2.      Relasi dengan Teman Sebaya
Salah satu fungsi teman sebaya adalah sebagai sumber informasi dan bahan pembanding diluar lingkungan keluarga. Hubungan yang baik baik dengan teman sebaya sangat penting bagi perkembangan sosial yang baik. Isolasi sosial atau ketidak mampuan anak melibatkan diri kedalam suatu jaringan sosial, dapat mengakibatkan munculnya masalah kelainan yang beragam mulain dari kenakalan dan masalah minum-minuman keras dan depresi.

3.      Kualitas Bermain Teman Sebaya
Bermain ialah suatu kegiatan yang menyenangkan yang dilaksanakan untuk kepentingan kegiatan itu sendiri. Sebagian besar interaksi teman sebaya melibatkan permainan.

> [Daftar Entri]

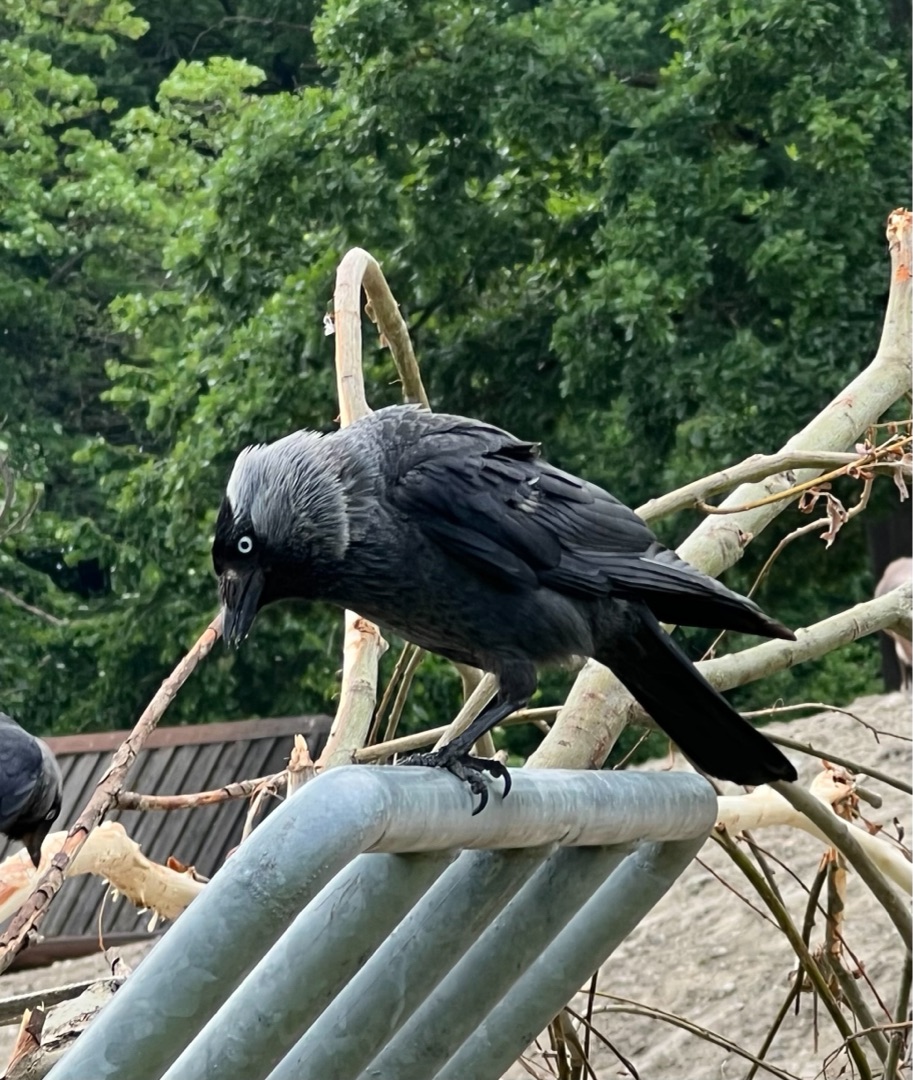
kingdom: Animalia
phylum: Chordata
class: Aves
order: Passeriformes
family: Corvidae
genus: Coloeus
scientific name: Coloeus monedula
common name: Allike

> [Yang Dikerjakan]
[a] Menurut teks tentang teman sebaya, apa salah satu fungsi teman sebaya?
[b] Salin kata demi kata bagian teks tentang teman sebaya dari "3.      Kualitas Bermain" sampai "sebaya melibatkan permainan.".
Daftar ini tidak ada hubungannya dengan teks.

> [Jawaban]
[a] Sebagai sumber informasi dan bahan pembanding di luar lingkungan keluarga.

[b]
3.      Kualitas Bermain Teman Sebaya
Bermain ialah suatu kegiatan yang menyenangkan yang dilaksanakan untuk kepentingan kegiatan itu sendiri. Sebagian besar interaksi teman sebaya melibatkan permainan.